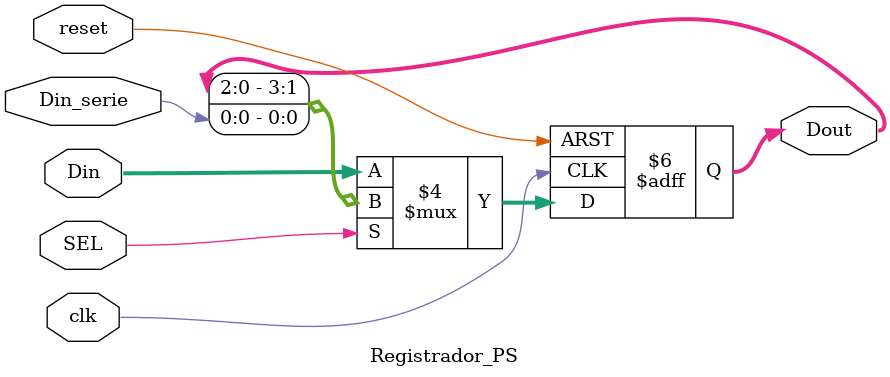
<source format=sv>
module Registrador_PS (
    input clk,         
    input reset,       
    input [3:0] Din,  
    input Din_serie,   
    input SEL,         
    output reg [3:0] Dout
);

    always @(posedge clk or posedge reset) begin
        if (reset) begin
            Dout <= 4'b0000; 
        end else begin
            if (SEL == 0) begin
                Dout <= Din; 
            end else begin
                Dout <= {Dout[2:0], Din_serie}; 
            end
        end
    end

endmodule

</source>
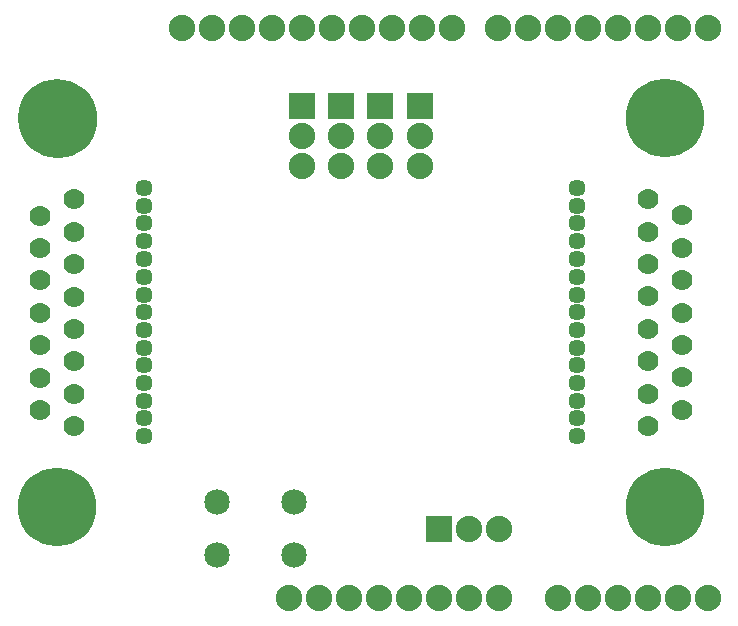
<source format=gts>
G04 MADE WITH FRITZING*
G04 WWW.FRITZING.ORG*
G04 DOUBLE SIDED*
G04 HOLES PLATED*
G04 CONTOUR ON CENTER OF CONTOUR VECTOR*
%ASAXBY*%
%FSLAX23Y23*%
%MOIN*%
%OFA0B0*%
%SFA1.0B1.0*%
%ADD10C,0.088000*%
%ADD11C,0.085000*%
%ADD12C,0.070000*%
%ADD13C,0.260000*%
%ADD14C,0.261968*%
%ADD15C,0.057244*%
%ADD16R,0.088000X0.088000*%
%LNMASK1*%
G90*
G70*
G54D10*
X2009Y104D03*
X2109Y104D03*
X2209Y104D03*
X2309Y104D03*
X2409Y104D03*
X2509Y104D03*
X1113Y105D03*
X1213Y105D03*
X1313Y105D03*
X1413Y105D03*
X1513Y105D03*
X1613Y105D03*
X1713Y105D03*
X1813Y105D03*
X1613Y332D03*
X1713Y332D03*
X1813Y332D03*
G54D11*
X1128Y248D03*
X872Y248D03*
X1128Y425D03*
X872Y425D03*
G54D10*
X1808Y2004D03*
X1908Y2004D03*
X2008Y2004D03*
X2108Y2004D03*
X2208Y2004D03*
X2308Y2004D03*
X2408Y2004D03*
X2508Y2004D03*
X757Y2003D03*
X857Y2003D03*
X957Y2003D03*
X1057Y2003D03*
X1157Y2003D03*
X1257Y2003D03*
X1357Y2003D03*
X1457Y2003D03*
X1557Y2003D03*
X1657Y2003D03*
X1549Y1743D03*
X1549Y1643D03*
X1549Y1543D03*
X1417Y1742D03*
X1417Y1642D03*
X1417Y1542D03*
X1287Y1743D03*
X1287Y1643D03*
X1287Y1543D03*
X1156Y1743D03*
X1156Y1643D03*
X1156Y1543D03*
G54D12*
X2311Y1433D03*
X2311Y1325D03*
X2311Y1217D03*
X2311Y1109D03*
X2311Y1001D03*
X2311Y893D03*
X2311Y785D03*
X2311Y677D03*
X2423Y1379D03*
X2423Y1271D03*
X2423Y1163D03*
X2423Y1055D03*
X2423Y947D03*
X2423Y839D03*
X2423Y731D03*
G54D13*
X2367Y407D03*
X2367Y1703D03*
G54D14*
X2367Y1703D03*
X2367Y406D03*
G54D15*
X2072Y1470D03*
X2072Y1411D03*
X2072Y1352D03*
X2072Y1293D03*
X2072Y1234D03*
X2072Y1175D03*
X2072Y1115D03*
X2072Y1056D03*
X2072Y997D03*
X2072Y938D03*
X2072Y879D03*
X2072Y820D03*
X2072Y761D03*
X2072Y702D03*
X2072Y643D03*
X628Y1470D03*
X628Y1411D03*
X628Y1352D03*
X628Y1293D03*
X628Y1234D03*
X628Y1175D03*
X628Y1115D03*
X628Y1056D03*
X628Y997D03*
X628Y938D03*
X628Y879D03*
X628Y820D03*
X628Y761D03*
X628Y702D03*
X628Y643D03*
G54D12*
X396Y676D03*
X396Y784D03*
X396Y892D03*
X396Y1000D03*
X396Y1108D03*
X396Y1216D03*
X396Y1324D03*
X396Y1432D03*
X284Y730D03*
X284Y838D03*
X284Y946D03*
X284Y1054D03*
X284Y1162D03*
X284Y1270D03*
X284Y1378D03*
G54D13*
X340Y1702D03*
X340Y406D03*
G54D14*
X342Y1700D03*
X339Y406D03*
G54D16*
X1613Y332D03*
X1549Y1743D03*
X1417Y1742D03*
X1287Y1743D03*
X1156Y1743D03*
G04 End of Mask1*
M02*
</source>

EXERCISE OBJECTIVE:
In the records above, retype exactly the lines from the one with "X628Y1470D03*" through the last one.

REPLY TO THE TASK:
X628Y1470D03*
X628Y1411D03*
X628Y1352D03*
X628Y1293D03*
X628Y1234D03*
X628Y1175D03*
X628Y1115D03*
X628Y1056D03*
X628Y997D03*
X628Y938D03*
X628Y879D03*
X628Y820D03*
X628Y761D03*
X628Y702D03*
X628Y643D03*
G54D12*
X396Y676D03*
X396Y784D03*
X396Y892D03*
X396Y1000D03*
X396Y1108D03*
X396Y1216D03*
X396Y1324D03*
X396Y1432D03*
X284Y730D03*
X284Y838D03*
X284Y946D03*
X284Y1054D03*
X284Y1162D03*
X284Y1270D03*
X284Y1378D03*
G54D13*
X340Y1702D03*
X340Y406D03*
G54D14*
X342Y1700D03*
X339Y406D03*
G54D16*
X1613Y332D03*
X1549Y1743D03*
X1417Y1742D03*
X1287Y1743D03*
X1156Y1743D03*
G04 End of Mask1*
M02*
</source>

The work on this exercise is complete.